Rendered images with source text:
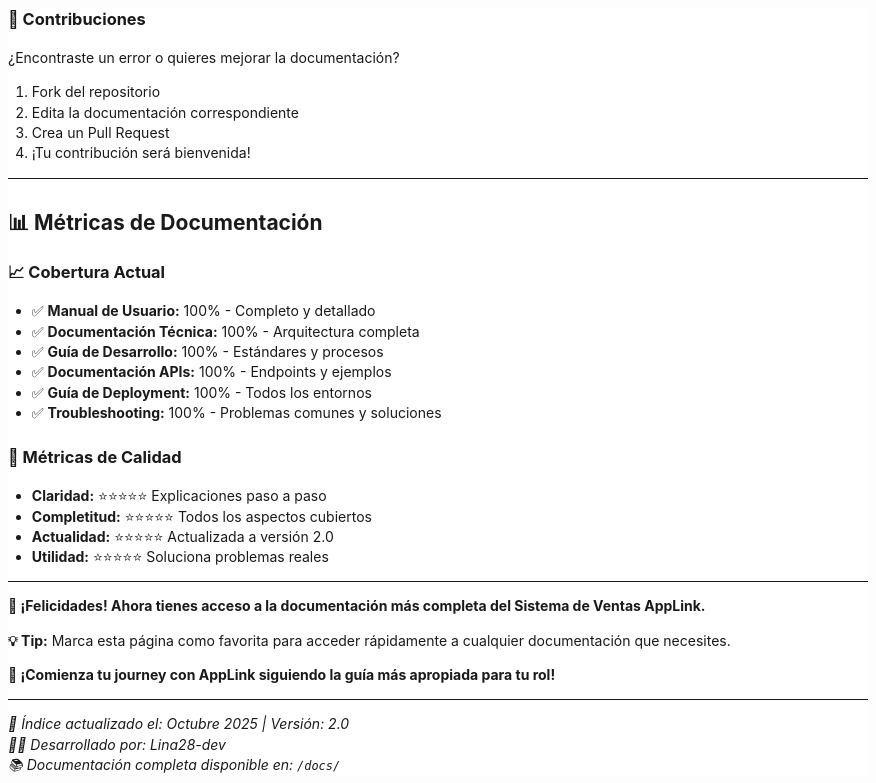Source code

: ### **🤝 Contribuciones**
¿Encontraste un error o quieres mejorar la documentación?
1. Fork del repositorio
2. Edita la documentación correspondiente
3. Crea un Pull Request
4. ¡Tu contribución será bienvenida!

---

## 📊 Métricas de Documentación

### **📈 Cobertura Actual**
- ✅ **Manual de Usuario:** 100% - Completo y detallado
- ✅ **Documentación Técnica:** 100% - Arquitectura completa
- ✅ **Guía de Desarrollo:** 100% - Estándares y procesos
- ✅ **Documentación APIs:** 100% - Endpoints y ejemplos
- ✅ **Guía de Deployment:** 100% - Todos los entornos
- ✅ **Troubleshooting:** 100% - Problemas comunes y soluciones

### **🎯 Métricas de Calidad**
- **Claridad:** ⭐⭐⭐⭐⭐ Explicaciones paso a paso
- **Completitud:** ⭐⭐⭐⭐⭐ Todos los aspectos cubiertos
- **Actualidad:** ⭐⭐⭐⭐⭐ Actualizada a versión 2.0
- **Utilidad:** ⭐⭐⭐⭐⭐ Soluciona problemas reales

---

**🎉 ¡Felicidades! Ahora tienes acceso a la documentación más completa del Sistema de Ventas AppLink.**

**💡 Tip:** Marca esta página como favorita para acceder rápidamente a cualquier documentación que necesites.

**🚀 ¡Comienza tu journey con AppLink siguiendo la guía más apropiada para tu rol!**

---

*📝 Índice actualizado el: Octubre 2025 | Versión: 2.0*  
*👩‍💻 Desarrollado por: Lina28-dev*  
*📚 Documentación completa disponible en: `/docs/`*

Task: Can you copy out every line of the listing above without changing a character, omitting the pictures?

Task solution:
Source code

: ### **🤝 Contribuciones**
¿Encontraste un error o quieres mejorar la documentación?
1. Fork del repositorio
2. Edita la documentación correspondiente
3. Crea un Pull Request
4. ¡Tu contribución será bienvenida!

---

## 📊 Métricas de Documentación

### **📈 Cobertura Actual**
- ✅ **Manual de Usuario:** 100% - Completo y detallado
- ✅ **Documentación Técnica:** 100% - Arquitectura completa
- ✅ **Guía de Desarrollo:** 100% - Estándares y procesos
- ✅ **Documentación APIs:** 100% - Endpoints y ejemplos
- ✅ **Guía de Deployment:** 100% - Todos los entornos
- ✅ **Troubleshooting:** 100% - Problemas comunes y soluciones

### **🎯 Métricas de Calidad**
- **Claridad:** ⭐⭐⭐⭐⭐ Explicaciones paso a paso
- **Completitud:** ⭐⭐⭐⭐⭐ Todos los aspectos cubiertos
- **Actualidad:** ⭐⭐⭐⭐⭐ Actualizada a versión 2.0
- **Utilidad:** ⭐⭐⭐⭐⭐ Soluciona problemas reales

---

**🎉 ¡Felicidades! Ahora tienes acceso a la documentación más completa del Sistema de Ventas AppLink.**

**💡 Tip:** Marca esta página como favorita para acceder rápidamente a cualquier documentación que necesites.

**🚀 ¡Comienza tu journey con AppLink siguiendo la guía más apropiada para tu rol!**

---

*📝 Índice actualizado el: Octubre 2025 | Versión: 2.0*  
*👩‍💻 Desarrollado por: Lina28-dev*  
*📚 Documentación completa disponible en: `/docs/`*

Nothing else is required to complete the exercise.